Łukasz Kubot

i

Autor: Tomasz Radzik Łukasz Kubot

Łukasz Kubot: Nie mam już zdrowia na singla!

2015-07-17 10:26

Łukasz Kubot (33 l.) szykuje się w Szczecinie do meczu Pucharu Davisa z Ukrainą. Wystąpi w nim razem z Marcinem Matkowskim (34 l.) w grze deblowej. Być może w niedalekiej przyszłości skoncentruje się już tylko na grze deblu. Oto, co nasz utytułowany tenisista powiedział "Super Expressowi".

- Lata robią swoje i organizmu się nie oszuka - mówi nam Kubot. - Od 2009 r. grałem na pełnych obrotach singla i debla. Chyba na palcach jednej ręki można policzyć tenisistów na świecie, którzy łączyli obie gry przez sześć lat. Dziękuję panu Bogu, że przez tyle lat dawał mi zdrowie. Ale teraz pojawiły się urazy wynikające z przemęczenia: problemy z kręgosłupem, narośl na kości...

"Super Express": - "Jeśli organizm nie wytrzymuje, chyba tym bardziej trzeba z czegoś zrezygnować?

Łukasz Kubot: - Dojrzewam do takiej decyzji. Ale jeśli przez tyle lat zostawiałem tak dużo serca na korcie, to trudno z dnia na dzień powiedzieć "stop". Dopóki ranking będzie mi pozwalał, będę grał w eliminacjach turniejów singlowych, co najmniej z pulą 250 tys. euro. Jeśli nie - zrezygnuję i pozostanę przy deblu.

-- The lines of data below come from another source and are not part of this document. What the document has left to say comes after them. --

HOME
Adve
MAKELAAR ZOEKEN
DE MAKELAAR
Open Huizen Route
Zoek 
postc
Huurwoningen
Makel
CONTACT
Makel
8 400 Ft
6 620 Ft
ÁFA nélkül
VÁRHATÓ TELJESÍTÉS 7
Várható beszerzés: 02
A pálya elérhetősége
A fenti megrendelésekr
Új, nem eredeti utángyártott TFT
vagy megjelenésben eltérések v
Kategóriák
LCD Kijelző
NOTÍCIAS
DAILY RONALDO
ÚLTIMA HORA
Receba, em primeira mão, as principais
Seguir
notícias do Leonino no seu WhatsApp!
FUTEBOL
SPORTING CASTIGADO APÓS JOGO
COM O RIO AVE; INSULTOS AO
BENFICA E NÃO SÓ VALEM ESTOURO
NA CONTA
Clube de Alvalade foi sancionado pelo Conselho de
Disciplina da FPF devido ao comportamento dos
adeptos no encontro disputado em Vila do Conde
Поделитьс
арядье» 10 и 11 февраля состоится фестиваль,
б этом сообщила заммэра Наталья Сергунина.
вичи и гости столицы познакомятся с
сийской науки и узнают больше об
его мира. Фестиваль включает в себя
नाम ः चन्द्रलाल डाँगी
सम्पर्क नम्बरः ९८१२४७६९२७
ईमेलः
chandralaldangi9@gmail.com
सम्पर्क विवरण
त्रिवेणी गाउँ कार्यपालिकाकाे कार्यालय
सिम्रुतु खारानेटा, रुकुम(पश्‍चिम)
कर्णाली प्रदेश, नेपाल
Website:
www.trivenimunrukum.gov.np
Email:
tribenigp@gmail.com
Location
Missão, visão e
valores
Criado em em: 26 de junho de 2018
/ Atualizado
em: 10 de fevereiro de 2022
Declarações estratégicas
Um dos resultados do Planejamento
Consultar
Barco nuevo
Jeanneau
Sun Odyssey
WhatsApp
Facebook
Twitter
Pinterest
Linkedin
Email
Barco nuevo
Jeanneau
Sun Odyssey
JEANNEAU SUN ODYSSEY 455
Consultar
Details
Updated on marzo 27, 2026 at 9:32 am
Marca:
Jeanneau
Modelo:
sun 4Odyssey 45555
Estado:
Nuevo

Łukasz Kubot i Katarzyna Piter. Ale jej zaserwował całusa! [ZDJĘCIA]

- W deblu można wygrywać w znacznie starszym wieku...

- Tak i wierzę, że stać mnie na sukcesy, może z wygraniem kolejnego Wielkiego Szlema włącznie. Przez ostatnie trzy lata występowałem w turnieju Masters deblistów, we wszystkich turniejach Wielkiego Szlema dochodziłem do ćwierćfinału. Wierzę, że mogę iść dalej, po kolejne sukcesy.

- Z kim w parze?

- Stałego partnera na razie nie mam i w najbliższych dwóch turniejach wystąpię z Jeremym Chardym. Rozmawiam z innymi tenisistami i na koniec roku wyjaśni się, kto będzie moim partnerem w przyszłym sezonie. Nie jest wykluczony powrót do Roberta Lindsteda, z którym wygraliśmy Australian Open. Na razie koncentruję się, żeby zakończyć ten sezon w pierwszej trzydziestce deblistów na świecie, bo to też ułatwi wybranie partnera.

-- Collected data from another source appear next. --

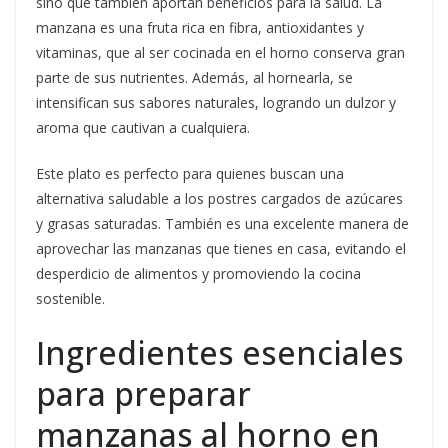
sino que también aportan beneficios para la salud. La
manzana es una fruta rica en fibra, antioxidantes y
vitaminas, que al ser cocinada en el horno conserva gran
parte de sus nutrientes. Además, al hornearla, se
intensifican sus sabores naturales, logrando un dulzor y
aroma que cautivan a cualquiera.
Este plato es perfecto para quienes buscan una
alternativa saludable a los postres cargados de azúcares
y grasas saturadas. También es una excelente manera de
aprovechar las manzanas que tienes en casa, evitando el
desperdicio de alimentos y promoviendo la cocina
sostenible.
Ingredientes esenciales
para preparar
manzanas al horno en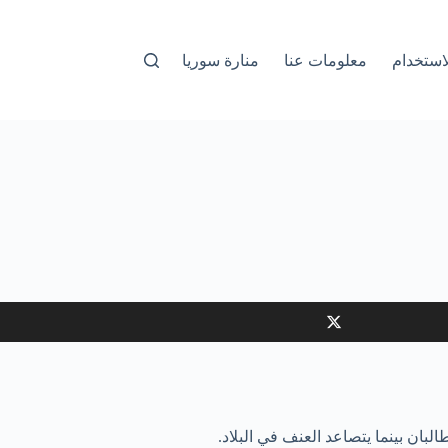
استخدام
معلومات عنا
منارة سوريا
بان بينما يتصاعد العنف في البلاد.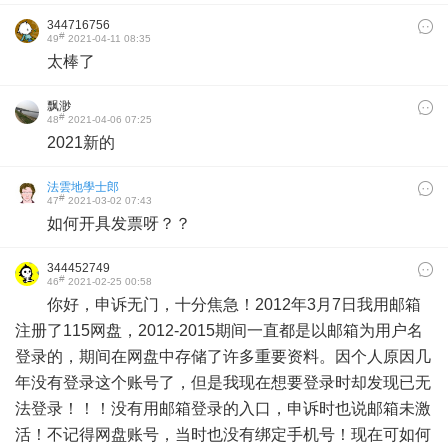
344716756
#
49
2021-04-11 08:35
太棒了
飘渺
#
48
2021-04-06 07:25
2021新的
法雲地學士郎
#
47
2021-03-02 07:43
如何开具发票呀？？
344452749
#
46
2021-02-25 00:58
你好，申诉无门，十分焦急！2012年3月7日我用邮箱
注册了115网盘，2012-2015期间一直都是以邮箱为用户名
登录的，期间在网盘中存储了许多重要资料。因个人原因几
年没有登录这个账号了，但是我现在想要登录时却发现已无
法登录！！！没有用邮箱登录的入口，申诉时也说邮箱未激
活！不记得网盘账号，当时也没有绑定手机号！现在可如何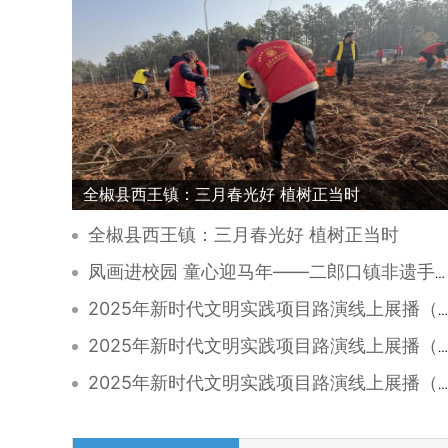
全椒县西王镇：三月春光好 植树正当时
全椒县西王镇：三月春光好 植树正当时
凤画进校园 童心迎马年——二郎口镇非遗手工实践活动圆满落幕
2025年新时代文明实践项目路演线上展播（八）
2025年新时代文明实践项目路演线上展播（七）
2025年新时代文明实践项目路演线上展播（六）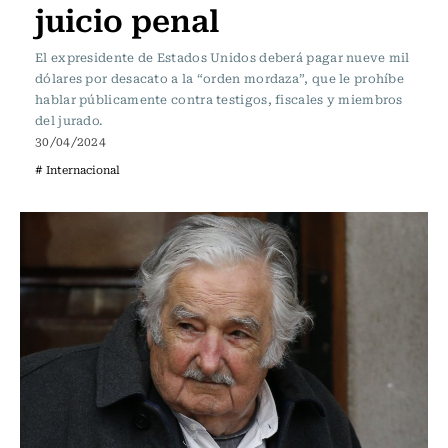
juicio penal
El expresidente de Estados Unidos deberá pagar nueve mil
dólares por desacato a la “orden mordaza”, que le prohíbe
hablar públicamente contra testigos, fiscales y miembros
del jurado.
30/04/2024
# Internacional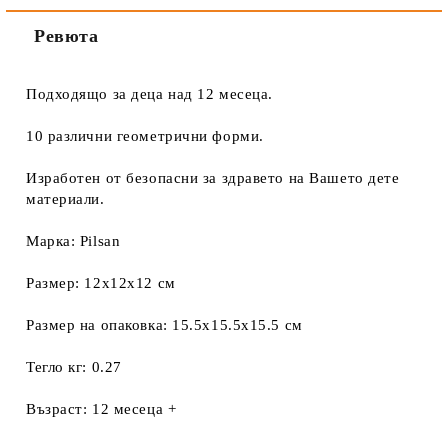
Ревюта
Подходящо за деца над 12 месеца.
10 различни геометрични форми.
Изработен от безопасни за здравето на Вашето дете
материали.
Марка: Pilsan
Размер: 12x12x12 см
Размер на опаковка: 15.5x15.5x15.5 см
Тегло кг: 0.27
Възраст: 12 месеца +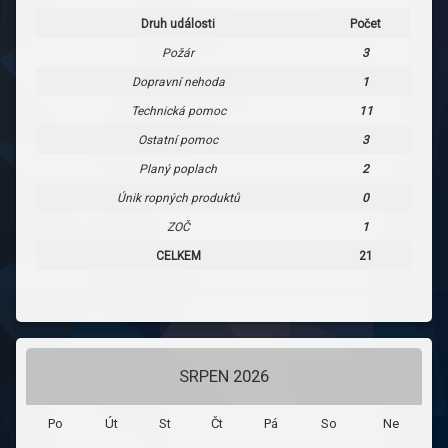
Druh události
Počet
Požár
3
Dopravní nehoda
1
Technická pomoc
11
Ostatní pomoc
3
Planý poplach
2
Únik ropných produktů
0
ZOČ
1
CELKEM
21
SRPEN 2026
Po
Út
St
Čt
Pá
So
Ne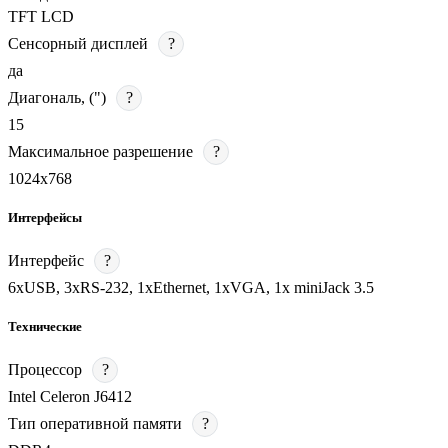
TFT LCD
Сенсорный дисплей
?
да
Диагональ, (")
?
15
Максимальное разрешение
?
1024х768
Интерфейсы
Интерфейс
?
6xUSB, 3xRS-232, 1xEthernet, 1хVGA, 1x miniJack 3.5
Технические
Процессор
?
Intel Celeron J6412
Тип оперативной памяти
?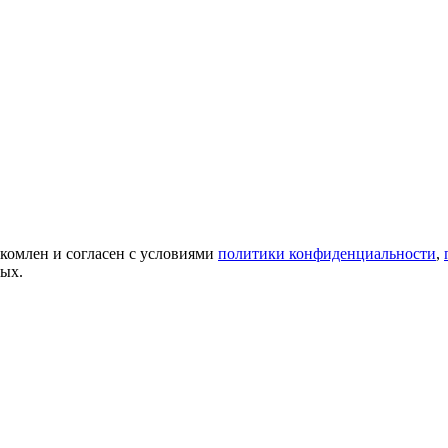
акомлен и согласен с условиями
политики конфиденциальности
,
ных.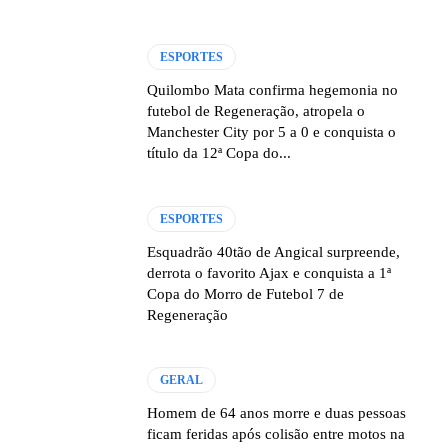
ESPORTES
Quilombo Mata confirma hegemonia no
futebol de Regeneração, atropela o
Manchester City por 5 a 0 e conquista o
título da 12ª Copa do...
ESPORTES
Esquadrão 40tão de Angical surpreende,
derrota o favorito Ajax e conquista a 1ª
Copa do Morro de Futebol 7 de
Regeneração
GERAL
Homem de 64 anos morre e duas pessoas
ficam feridas após colisão entre motos na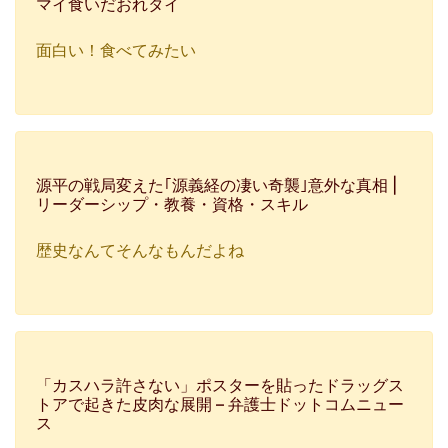
マイ食いだおれタイ
面白い！食べてみたい
源平の戦局変えた｢源義経の凄い奇襲｣意外な真相 |
リーダーシップ・教養・資格・スキル
歴史なんてそんなもんだよね
「カスハラ許さない」ポスターを貼ったドラッグス
トアで起きた皮肉な展開 – 弁護士ドットコムニュー
ス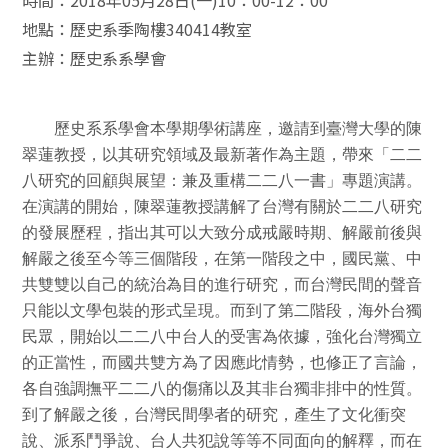
時間：2018年05月28日(一)10：00-12：00
地點：歷史系季陶樓340414教室
主辦：歷史系系學會
歷史系系學會本學期學術講座，邀請到臺灣大學的陳
翠蓮教授，以其研究領域及最新著作為主題，帶來「二二
八研究的回顧與展望：兼及重構二二八一書」專題演講。
在演講的開始，陳翠蓮教授講解了台灣有關於二二八研究
的發展歷程，指出其可以大致分成戒嚴時期、解嚴前後與
解嚴之後至今等三個階段，在第一階段之中，國民黨、中
共雙雙以自己的統治為目的進行研究，而台灣民間的聲音
只能以文學包裝的形式呈現。而到了第二階段，海外台獨
民眾，開始以二二八中台人的受害為依據，強化台灣獨立
的正當性，而國共雙方為了因應此情勢，也修正了言論，
各自強調撫平二二八的傷痛以及其非台獨非排中的性質。
到了解嚴之後，台灣民間學者的研究，產生了文化衝突
說、派系鬥爭說、台人共犯說等等不同面向的解釋，而在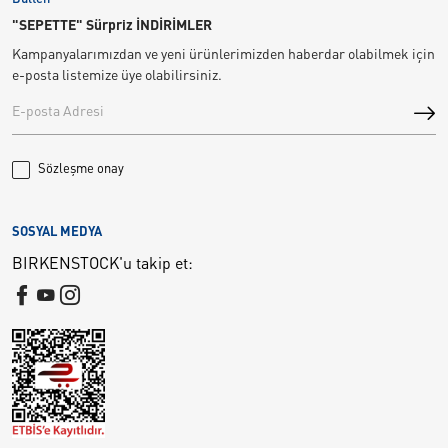
"SEPETTE" Sürpriz İNDİRİMLER
Kampanyalarımızdan ve yeni ürünlerimizden haberdar olabilmek için
e-posta listemize üye olabilirsiniz.
Sözleşme onay
SOSYAL MEDYA
BIRKENSTOCK'u takip et:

- Jutro zagra pan debla z Matkowskim, który tu, w Szczecinie...przywalił panu piłką w głowę z pięciu metrów, po serwisie z siłą 220 km/godz.

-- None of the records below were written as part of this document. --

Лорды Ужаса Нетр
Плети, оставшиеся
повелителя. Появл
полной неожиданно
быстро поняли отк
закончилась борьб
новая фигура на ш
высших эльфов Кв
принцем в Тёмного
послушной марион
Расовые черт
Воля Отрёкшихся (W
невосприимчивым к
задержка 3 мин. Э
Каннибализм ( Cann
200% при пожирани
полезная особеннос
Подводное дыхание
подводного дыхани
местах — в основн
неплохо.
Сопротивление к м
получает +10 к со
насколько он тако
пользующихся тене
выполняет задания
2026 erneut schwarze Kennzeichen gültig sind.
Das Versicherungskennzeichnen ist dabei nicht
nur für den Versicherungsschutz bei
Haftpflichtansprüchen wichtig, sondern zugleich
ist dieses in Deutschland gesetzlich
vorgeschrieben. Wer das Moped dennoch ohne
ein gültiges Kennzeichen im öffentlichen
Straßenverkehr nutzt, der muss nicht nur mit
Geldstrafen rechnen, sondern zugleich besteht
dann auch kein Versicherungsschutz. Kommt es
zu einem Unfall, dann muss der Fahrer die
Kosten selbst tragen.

- Muszę go spytać, czy mu przeszkadzam i chce mnie zlikwidować (śmiech). A tak poważnie to gra mi się z nim dobrze. Wygraliśmy debla w tym roku przeciwko Litwie w Pucharze Davisa. W głowę dostałem po moim błędzie, gdy zbyt szybko się wyprostowałem po serwisie Marcina.

- Jakie nastroje przed spotkaniem z Ukrainą?

- To oni są faworytami. Debel może być kluczowy, bo wierzę, że Jurek Janowicz będzie trzymał swój serwis i wygra oba single.